Firstly, and most importantly, this is truly a team award. Some people get nominated for an MBE for their individual endeavours. Not me though – without question this recognition is for Mind the Gap and everyone – past, present and future – who’s contributed to the company’s success. In particular, the fantastic learning disabled and autistic artists who underpin everything we do and what we are about. And for those who collaborate artistically and more broadly so the company can create and tour work, and support skills development.

Secondly, I hope it plays a role in promoting the value of the subsidised arts and cultural sector, particularly in the Bradford District as we work towards UK City of Culture 2025. We are facing so many immediate and long-term challenges right now – economic, social, political – including of course existential questions raised by climate change. I’m intensely aware how many areas in life need and deserve public investment. But I remain committed – as I have done for the last 30+ years working in the arts sector – of the power of creativity to make life better for everyone.

Finally, I’m passionate about women being recognised for their endeavours. I was only the second person in my immediate family to go into Higher Education.

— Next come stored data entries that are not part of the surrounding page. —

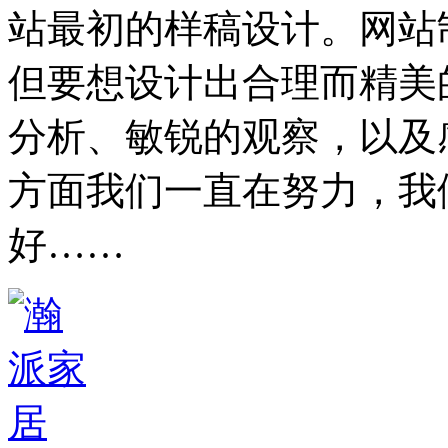
站最初的样稿设计。网站
但要想设计出合理而精美
分析、敏锐的观察，以及
方面我们一直在努力，我
好……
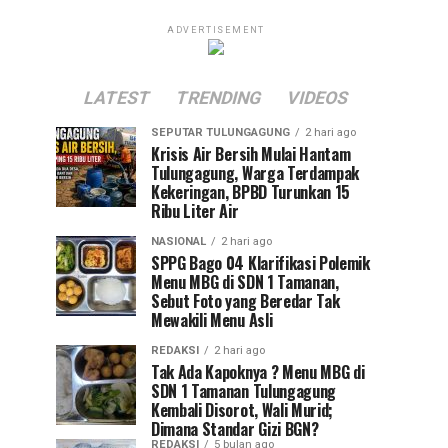
ADVERTISEMENT
LATEST
TRENDING
VIDEOS
SEPUTAR TULUNGAGUNG
2 hari ago
Krisis Air Bersih Mulai Hantam
Tulungagung, Warga Terdampak
Kekeringan, BPBD Turunkan 15
Ribu Liter Air
NASIONAL
2 hari ago
SPPG Bago 04 Klarifikasi Polemik
Menu MBG di SDN 1 Tamanan,
Sebut Foto yang Beredar Tak
Mewakili Menu Asli
REDAKSI
2 hari ago
Tak Ada Kapoknya ? Menu MBG di
SDN 1 Tamanan Tulungagung
Kembali Disorot, Wali Murid;
Dimana Standar Gizi BGN?
REDAKSI
5 bulan ago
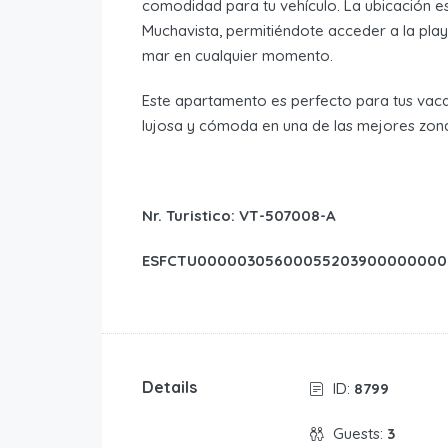
comodidad para tu vehículo. La ubicación es
Muchavista, permitiéndote acceder a la playa
mar en cualquier momento.
Este apartamento es perfecto para tus vac
lujosa y cómoda en una de las mejores zon
Nr. Turistico: VT-507008-A
ESFCTU0000030560005520390000000
Details
ID:
8799
Guests:
3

This was only possible because a) it was free at the point of entry and b) the unwavering support and confidence of my family – particularly my parents and my amazing Grandma. I’m just one of 1000s of women who plug away day in, day out, to further the success of things they believe in. I’m pleased to accept this award in celebration of all women’s achievements, especially those living and working in the north.

So, as I step into 2023, it’s with a little bit of extra energy and determination to play my part in making it a creative, hopeful and compassionate new year – partly through the recognition of an MBE but mostly because of my continued dedication to improve access in the arts for people with learning disabilities and autism.